I won't go into the factors that Layard mentions as beneficial to happiness, but they are not very surprising. After all, we all have our own built-in happiness detector, which tells us when and if someone is bullshitting us about stuff like this. Family, friends, the esteem of others, a sense of community and trust, security of livelihood and reasonably secure prospects for yourself and your children, if you have them, and an attitude of generosity and compassion towards others--all the usual suspects in promoting human happiness are mentioned, I think.

And he goes on at some length about things that can be demonstrated to serve as a detriment to happiness, which are the following: the pursuit of money and the pursuit of status, particularly if accompanied by cutthroat competition and fear and loathing of others in the same rat race.

That's basically pretty much it, though I haven't finished the book and he may have more to say on it as I read on.

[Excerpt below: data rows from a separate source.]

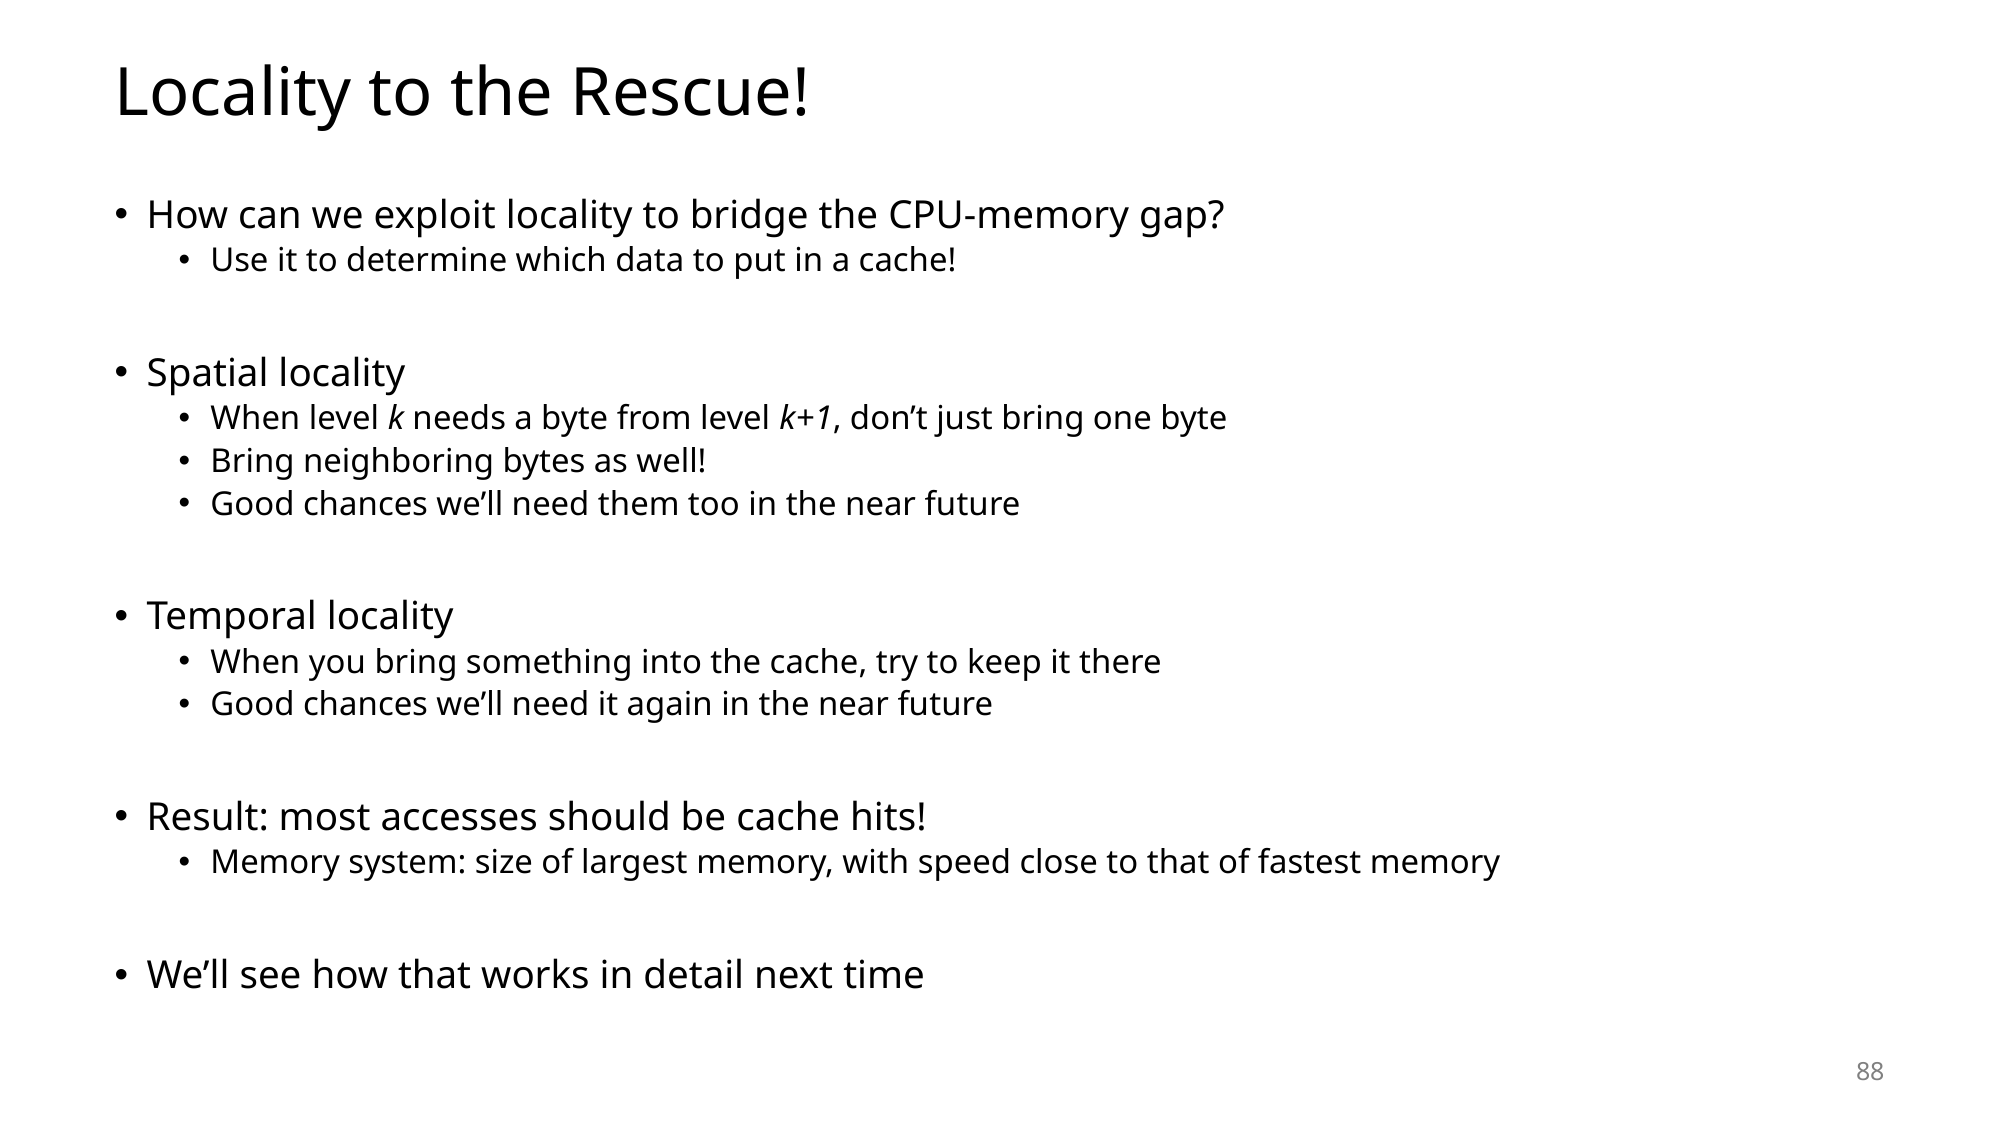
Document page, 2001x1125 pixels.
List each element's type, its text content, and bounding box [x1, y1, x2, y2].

list How can we exploit locality to bridge the CPU-memory gap? Use it to determine which data to put in a cache! Spatial locality When level k needs a byte from level k+1, don’t just bring one byte Bring neighboring bytes as well! Good chances we’ll need them too in the near future Temporal locality When you bring something into the cache, try to keep it there Good chances we’ll need it again in the near future Result: most accesses should be cache hits! Memory system: size of largest memory, with speed close to that of fastest memory We’ll see how that works in detail next time [99, 187, 1900, 1013]
title Locality to the Rescue! [99, 37, 1900, 150]
slide_number 88 [1749, 1042, 1900, 1103]
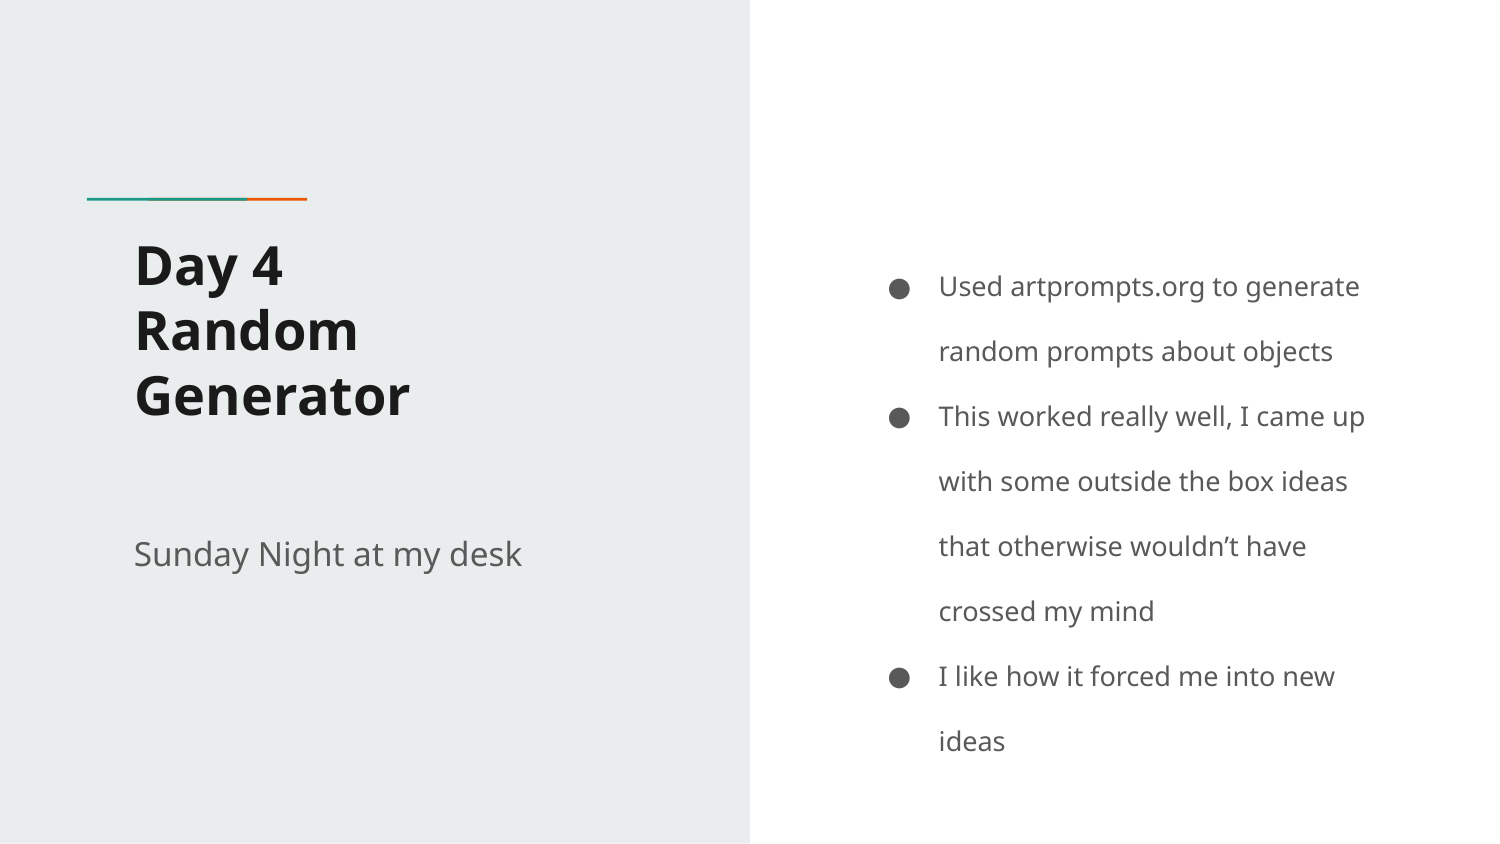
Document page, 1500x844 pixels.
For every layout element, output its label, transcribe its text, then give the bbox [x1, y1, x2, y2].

subtitle Sunday Night at my desk [118, 518, 661, 644]
list Used artprompts.org to generate random prompts about objects This worked really well, I came up with some outside the box ideas that otherwise wouldn’t have crossed my mind I like how it forced me into new ideas [848, 221, 1403, 719]
title Day 4 Random Generator [119, 216, 662, 494]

Now if we reflect on the right-wing agenda for this country, we find an agenda almost guaranteed to increase the unhappiness of almost everyone in this country. Including the winners as well as the losers.

I was watching a film I rented the other night, called "Born Rich" done by a wealthy heir to the Johnson and Johnson fortune, which is a documentary about himself and his vastly wealthy young friends. They have what everyone in the Republican party is striving for, yet-- they are a bunch of lost and miserable children. It was a very good film, in an odd way. I recommend it.

Republicans, especially, should watch it.